Are Humans in “The Loop” of Your Future-fit Strategy?

Are Humans in “The Loop” of Your Future-fit Strategy?

I recently counseled a stealth startup on its go-to-market strategy. It’s a familiar story—Silicon Valley-based, computer science DNA, venture capital funding, and an ambition to jump on the AI train and automate backend processes better than predecessors.

The acceleration of generative and agentic AI and large language models (LLM) in the past couple of years has given well-heeled entrepreneurial spirits confidence they can leapfrog existing solutions. The ambition has merit.

GenAI’s swift introduction to the corporate consciousness has upended the “bleeding edge, leading edge, and fast/first follower” paradigm that long governed technology adoption.

This isn’t the RFID Rubicon some companies explored, then crossed, two decades ago. Hype largely exceeded reality. Even blockchain has taken a back seat as supply chain organizations inevitably realize they need to prioritize digitizing analog processes—i.e., paper bills of lading—before they can even entertain distributed ledger protocol.

Today’s challenge is markedly different because the pace of transformation, and the risk of not reacting to these AI step-changes, is considerable.

I recall listening to Kraft-Heinz regale the audience at Gartner’s 2023 Supply Chain Symposium with how a risk management startup released a new software version in a matter of weeks, not months or quarters.

Importantly, GenAI is both a means and an end. That it can create synthetic data to train and test algorithms, alone, has become a game changer for software development. In terms of an end game, wait-and-see politicking and stakeholder misalignment quickly open the door to competitive disruption—especially when it comes to people strategy.

Process Automation and a Case for Supply Chain Authority

Consultant speak thrives during periods of uncertainty and ambiguity. Over the past decade we’ve been introduced to countless buzzwords and acronyms intended to make sense of this new normal. Internet of things, process automation, blockchain, digital twins and threads, control towers, and agentic AI are now ubiquitous terms bandied about in text chains. In truth, they all capture the same Holy Grail aspiration—near-autonomous supply chain management (transportation included).

This reckoning picked up speed with the emergence of Robotic Process Automation (RPA).

For context, in 2017 I helped manage CPG manufacturer Unilever’s first supply chain pilots in task discovery, process mining, and RPAs. At the time, this tech was still novel in an operational context. Reductively, RPAs are “enterprise macros on steroids,” band-aid connectors meshing together disparate systems that don’t integrate with one another.

In the early days, RPAs often broke when processes changed. AI has since addressed these continuity glitches. Still, the real value in this work was always the process mining data. It took the emotion out of human subjectivity, pointing to work that was redundant, repetitive, and consuming a lot of human bandwidth.

Keeping the Pace

It also exposed an underlying problem within supply chain organizations today. Human Resources (HR) as a function isn’t keeping pace with rampant business transformation.

While it’s true supply chain is no longer simply a cost center and that the C-suite increasingly recognizes its importance as a competitive enabler, corporate culture changes at a glacial pace. In many companies, finance, sales & marketing, R&D, brand, and even HR call the shots. Supply chain follows the lead.
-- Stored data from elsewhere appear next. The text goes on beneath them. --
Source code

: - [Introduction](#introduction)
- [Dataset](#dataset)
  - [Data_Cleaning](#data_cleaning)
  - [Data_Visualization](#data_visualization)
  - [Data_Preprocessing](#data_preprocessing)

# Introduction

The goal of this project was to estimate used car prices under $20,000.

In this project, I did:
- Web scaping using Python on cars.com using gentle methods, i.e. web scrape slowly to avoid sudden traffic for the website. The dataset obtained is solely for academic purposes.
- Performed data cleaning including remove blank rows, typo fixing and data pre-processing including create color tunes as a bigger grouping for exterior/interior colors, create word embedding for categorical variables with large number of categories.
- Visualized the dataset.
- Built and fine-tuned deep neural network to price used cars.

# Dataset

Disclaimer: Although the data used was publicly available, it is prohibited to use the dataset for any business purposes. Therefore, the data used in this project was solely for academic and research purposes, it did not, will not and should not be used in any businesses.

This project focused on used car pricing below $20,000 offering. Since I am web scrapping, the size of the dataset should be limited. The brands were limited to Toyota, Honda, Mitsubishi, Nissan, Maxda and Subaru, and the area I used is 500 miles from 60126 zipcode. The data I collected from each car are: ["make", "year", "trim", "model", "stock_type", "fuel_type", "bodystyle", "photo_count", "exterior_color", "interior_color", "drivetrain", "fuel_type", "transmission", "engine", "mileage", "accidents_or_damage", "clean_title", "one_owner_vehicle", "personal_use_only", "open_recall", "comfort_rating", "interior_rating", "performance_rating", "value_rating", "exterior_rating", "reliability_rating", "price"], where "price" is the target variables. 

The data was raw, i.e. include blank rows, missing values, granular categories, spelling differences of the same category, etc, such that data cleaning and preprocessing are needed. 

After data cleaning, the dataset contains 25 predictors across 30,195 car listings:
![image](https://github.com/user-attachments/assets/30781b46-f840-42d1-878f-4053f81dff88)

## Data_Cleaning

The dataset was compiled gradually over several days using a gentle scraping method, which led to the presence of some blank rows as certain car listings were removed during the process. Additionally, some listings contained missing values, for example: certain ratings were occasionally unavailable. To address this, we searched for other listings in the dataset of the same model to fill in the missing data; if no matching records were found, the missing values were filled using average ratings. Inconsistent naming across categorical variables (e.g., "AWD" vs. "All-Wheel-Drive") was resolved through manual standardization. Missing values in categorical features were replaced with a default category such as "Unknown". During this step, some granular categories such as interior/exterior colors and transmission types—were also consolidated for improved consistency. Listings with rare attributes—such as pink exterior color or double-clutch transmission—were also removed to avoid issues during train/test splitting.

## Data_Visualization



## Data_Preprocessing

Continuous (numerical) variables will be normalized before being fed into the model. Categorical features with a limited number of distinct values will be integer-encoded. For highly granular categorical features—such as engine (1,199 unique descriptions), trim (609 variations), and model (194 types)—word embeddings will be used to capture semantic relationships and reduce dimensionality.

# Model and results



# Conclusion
That’s why it’s incumbent upon supply chain and IT leaders to insist that HR embeds in their conversations about new technology to understand how it impacts roles, teams, and organizational culture. There needs to be greater collaboration happening within the work, not just between disparate functions outside the loop.
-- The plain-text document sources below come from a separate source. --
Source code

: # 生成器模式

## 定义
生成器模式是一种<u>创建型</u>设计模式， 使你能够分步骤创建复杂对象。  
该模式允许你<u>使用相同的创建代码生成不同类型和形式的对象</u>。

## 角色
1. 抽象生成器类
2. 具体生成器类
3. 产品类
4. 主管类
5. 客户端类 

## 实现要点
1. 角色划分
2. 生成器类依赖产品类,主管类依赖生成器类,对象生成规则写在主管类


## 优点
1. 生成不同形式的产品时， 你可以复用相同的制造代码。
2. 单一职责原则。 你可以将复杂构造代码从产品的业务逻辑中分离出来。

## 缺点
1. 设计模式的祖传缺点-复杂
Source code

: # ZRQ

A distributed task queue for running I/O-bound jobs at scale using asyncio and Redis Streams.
“How Do You Do Digital Co-worker?”

Back to the Silicon Valley automation startup. In closing our conversation, we ruminated about the future of back-office operations. After I dizzied him with visions of an interactive supply chain digital twin and automated what-if “decision trees,” he framed it as humans working side-by-side digital colleagues. Think about that for a moment. Does the matter-of-factness strike you like it did me?

Robots and collaborative robots (cobots) are common sights in industrial spaces, where automation has become an expectation, less the exception. But in a world of cubicles this demarcation between humans and automatons is less finite.

It started with RPAs, then matriculated to AI agents on desktops. What’s next?

Expectedly, companies are guarded with how they couch these transformations. They don’t want to tip their cap to what’s really happening. Whether it’s human in, on, or outside the loop, it’s disingenuous to suggest “we’re not looking to replace people.” Just look at the daily news cycle.

Ultimately, that was my advice to the startup. Be candid. Use this reality check as a dangling carrot when you begin courting prospective clients. Flip convention on end. Hire an HR change management expert or design thinker to support sales; or partner an education and training platform that can help design and curate an upskilling plan.

You can’t talk technology today without a parallel dialog about talent. Few startups do.

Looking to the Future

What does future-fit look like to your organization? Where and how do humans fit in your future-state vision? What are you doing to prepare and develop your human resources?

Kicking off an AI sales pitch by asking about a prospect’s people strategy is a novel and disruptive business development approach. And it might sustain the conversation beyond a 30-minute webcam call.